Der Rabbiner David Geballe von der Jüdischen Gemeinde Duisburg Mülheim Oberhausen griff die Worte Kleins auf: „Wenn der Beauftragte der Bundesregierung das sagt, dann ist das leider ein Armutszeugnis für den Rechtsstaat.“ Der Rabbiner wandte sich an die Jugend, die „wirklichen Ehrengäste“ des Tages.
Was die Jugend bewegen könne, hätten die Friday for Future-Demonstrationen gezeigt. So nahm Geballe die junge Generation in die Pflicht: „Ihr müsst eine Entscheidung treffen: In was für einer Gesellschaft wollt ihr leben? Wenn ihr Antisemitismus seht, sagt was!“
Dies wurde von einem Applaus der 150 Gäste im PAN unterbrochen. Geballe hofft, dass möglichst viele Schulklassen den neuen Kulturraum besuchten. Auch Bürgermeister Peter Hinze sprach die Jugend an: Sie seien sicher nicht schuldig an den Verbrechen der Nazis, aber machten sich schuldig, wenn sie sich nicht mit der Geschichte beschäftigten: Es sei damals um Menschen gegangen, „mit denen wir heute gelacht und getanzt und die wir morgen in die Gaskammer gesteckt haben?! Darüber muss man nachdenken“. Das haben Schüler der Gesamtschule und des Willibrord Gymnasiums schon getan, sie gestalteten das Rahmenprogramm mit Musik, Lyrik, Wortbeiträgen würdig.
Schön war es, dass acht US-Nachkommen der jüdischen Familie Nathan aus Emmerich der Eröffnung beiwohnen konnten. George Nathan würdigte in seiner Rede die Forschungsarbeit des 2016 verstorbenen Herbert Schüürman, dessen Archiv bekanntlich ein Kernstück für den jüdischen Kulturraum darstellt. Und er freute sich: „Emmerich hat jetzt einen Ort, wo die Bürger ihre frühere jüdische Gemeinde verstehen können.“ Möllenbeck war sich „ganz sicher, dass er heute von oben mit einem zufriedenen Lächeln zu uns nach unten schaut“.
Das 45.000-Euro-Projekt mit 15.000 Euro zu fördern, fiel dem Landschaftsverband Rheinland leicht, legte Prof. Dr. Jürgen Rolle, Vorsitzender des LVR-Kulturausschusses dar. In Zeiten in denen es das Wort „Jude“ als Schimpfwort auf Schulhöfen wieder zu hören gebe, sei es wichtig, so ein ehrenamtliches Engagement zu fördern.

## Übungsdaten
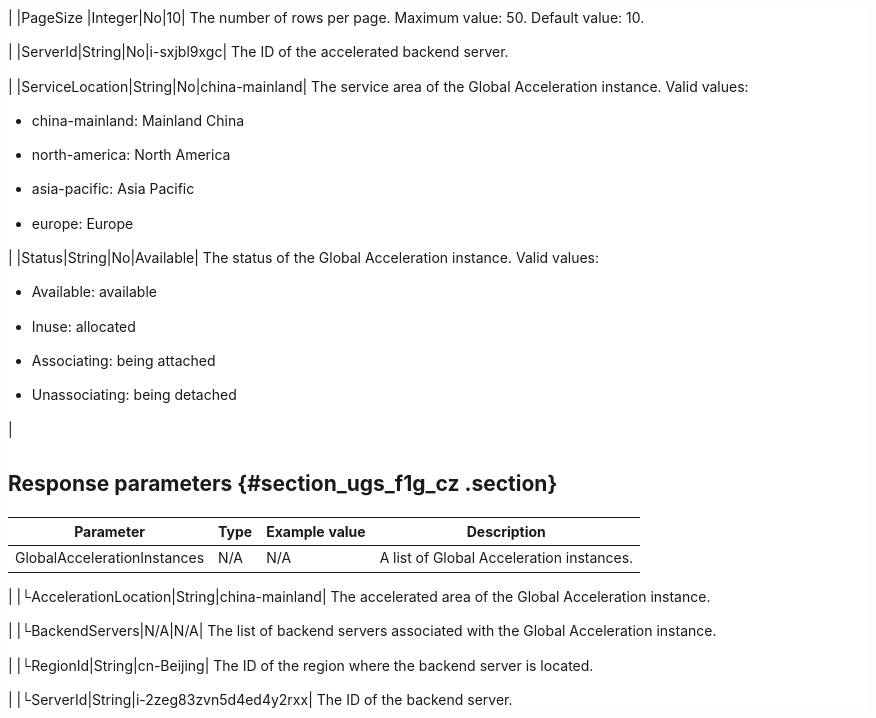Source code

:  |
|PageSize |Integer|No|10| The number of rows per page. Maximum value: 50. Default value: 10.

 |
|ServerId|String|No|i-sxjbl9xgc| The ID of the accelerated backend server.

 |
|ServiceLocation|String|No|china-mainland| The service area of the Global Acceleration instance. Valid values:

-   china-mainland: Mainland China

-   north-america: North America

-   asia-pacific: Asia Pacific

-   europe: Europe


 |
|Status|String|No|Available| The status of the Global Acceleration instance. Valid values:

-   Available: available

-   Inuse: allocated

-   Associating: being attached

-   Unassociating: being detached


 |

## Response parameters {#section_ugs_f1g_cz .section}

|Parameter|Type|Example value|Description|
|---------|----|-------------|-----------|
|GlobalAccelerationInstances|N/A|N/A| A list of Global Acceleration instances.

 |
|└AccelerationLocation|String|china-mainland| The accelerated area of the Global Acceleration instance.

 |
|└BackendServers|N/A|N/A| The list of backend servers associated with the Global Acceleration instance.

 |
|└RegionId|String|cn-Beijing| The ID of the region where the backend server is located.

 |
|└ServerId|String|i-2zeg83zvn5d4ed4y2rxx| The ID of the backend server.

## Aufgabenstellung
Prüfe anhand des Lesetexts, ob die folgenden Aussagen zutreffen, und antworte jeweils mit Ja oder Nein samt wörtlichem Beleg aus dem Text. (a) Bei der Eröffnung waren 150 Gäste im PAN anwesend. (b) Der Landschaftsverband Rheinland förderte das Projekt mit 45.000 Euro. (c) Herbert Schüürman ist 2016 gestorben.

## Lösung
(a) Ja: „Dies wurde von einem Applaus der 150 Gäste im PAN unterbrochen.“
(b) Nein: „Das 45.000-Euro-Projekt mit 15.000 Euro zu fördern, fiel dem Landschaftsverband Rheinland leicht“
(c) Ja: „die Forschungsarbeit des 2016 verstorbenen Herbert Schüürman“